Metode observasi dalam penelitian kedokteran ini umumnya sudah sangat tua,
sama dengan ilmu luhur kedokteran itu sendiri. Meskipun mempunyai banyak
kelemahan tetapi metode ini masih digunakan sampai saat ini. Kelemahan
kelemahan metode observasi dalam ilmu kedokteran ini antara lain faktor faktor
yang terlibat dalam menimbulkan dan mengubah riwayat atau perjalanan penyakit
itusangat kompleks sehingga dengan cara observasi saja mungkin sama sekali tidak
dapat ditemukan apa yang sesungguhnya merupakan urutan sebab dan akibat dalam
riwayat penyakit. Untuk mengatasi kekurangan ini maka para ahli bersepakat untuk
menganjurkan penggunaan metode eksperimen. Dengan menggunakan metode

eksperimen ini setuap gagasan yang baik dalam mengatasi masalah kesehatan atau
kedokteran, harus diuji terlebih dahulu sebelum diterima kebenarannya.
Perkembangan di bidang pengobatan sampai abad ke 18 pada umumnya
masih bersifat empiris, berdasarkan asumsi subjektif pada beberapa orang penderita.
Asumsi asumsi ini kemudian ditambah dengan tradisi kepercayaan dan tahayul,
diteruskan ke generasi berikutnya. Kemudian kira kira pada abad ke 19 Claude
Bernhard menyatakan perlunya eksperimen dalam pengembangan ilmu kedokteran.
Sejak saat itu pengobatan mulai diuji secara eksperimen melalui binatang percobaan,
sebelum dilakukan kepada manusia. Dalam perkembangan selanjutnya, meski obat
obat tersebut telah memperlihatkan manfaatnya pada binatang percobaan, tetapi
ternyata diragukan manfaatnya pada manusia. Bahkan beberapa obat diantaranya
menimbulkan efek yang mengerikan, walaupun pada percobaan binatang telah
dinyatakan aman. Hal ini juga disadari bahwa antara binatang dan manusia terdapat
perbedaan spesies yang akan dengan sendirinya akan membawa perbedaan dalam
respon.
Dengan adanya kenyataan kenyataan tersebut maka dalam rangka
pengembangan ilmu kedokteran, khususnya dibidang pengobatan diputuskan bahwa
penelitian yang bersifat eksperimen harus dilakukan pada manusia. Tetapi
penggunaan kata eksperimen ini dihindari karena menimbulkan kesan penyiksaan
terhadap manusia dan tidak etis. Oleh sebab itu penelitian obat yang dilakukan pada
manusia ini selanjutnya disebut penelitian klinis atau clinical trial.

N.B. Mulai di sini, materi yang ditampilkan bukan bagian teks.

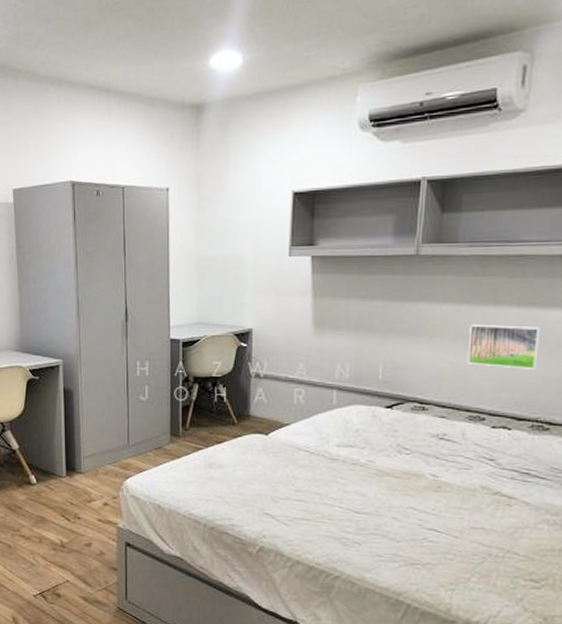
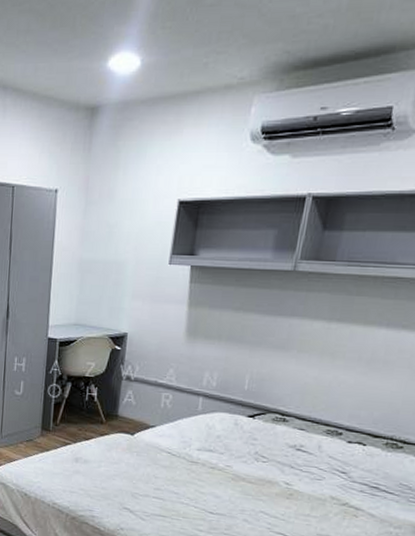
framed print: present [467,324,542,369] -> none [331,342,408,390]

Sampai saat ini istilah clinical trial mencakup dua pengertian, yakni clinical
trial sebagai rangkaian penelitian obat pada manusia dan clinical trial sebagai metode
penelitian yang bersifat eksperimen. Oleh karena penelitian klinis ini sasarannya
manusia dan menyangkut masalah etisk, hokum, sosial, budaya, dan sebagainya maka
diperlukan undang undang tersendiri. Tetapi di Indonesia sejauh ini belum
mempunyai undang undang untuk hal tersebut. Di negara negara yang sudah maju
pada umumnya sudah mempunyai undang undang tentang penelitian klinis ini.

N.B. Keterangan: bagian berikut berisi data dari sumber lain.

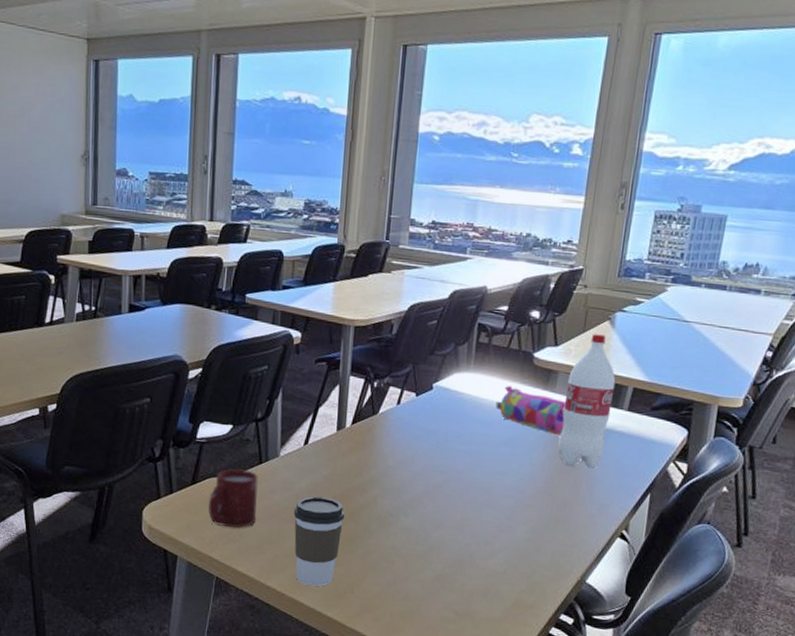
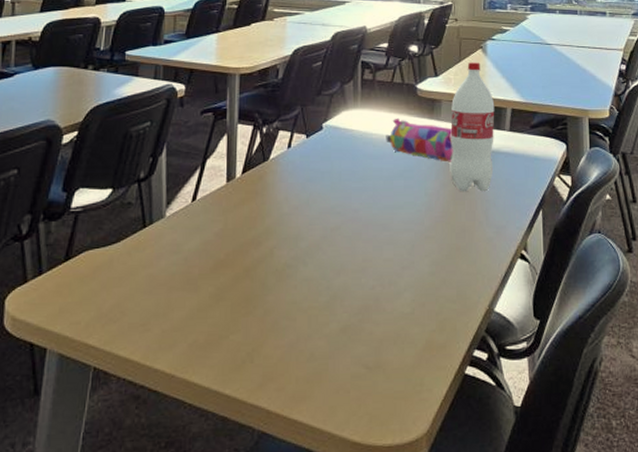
cup: present [208,468,259,529] -> none [85,236,143,306]
coffee cup: present [293,496,345,587] -> none [182,256,240,362]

C. Prosedur pengujian Obat[3]

Masalah kesehatan atau kedokteran tidak terlepas dari masalah obat dan
penggunaannya pada manusia. Oleh sebab itu,penelitian kesehatan mencakup pula
penelitian penggunaan obat. Obat, disamping berguna untuk menyembuhkan
penyakit, juga mempunyai berbagai efek negative terhadap kehidupan manusia,
bahkan penggunaan yang salah terhadap obat dapat menimbulkan kematian pada
manusia
Untuk itu maka sebelum obat dipasarkan obat harus dievaluasi terlebih dahulu
melalui penelitian. Dalam usaha dan evaluasi obat ini harus melalui berbagai tahap
penelitian yang pada umumnya terbagi dalam tiga tahap, yakni a) penelitian
farmakologi preklinik; b) penelitian farmasi; dan c) penelitian klinik. Penelitian
farmakologi preklinik dan farmasi adalah percobaan obat pada binatang dan
penelitian klinis adalah percobaan obat pada manusia.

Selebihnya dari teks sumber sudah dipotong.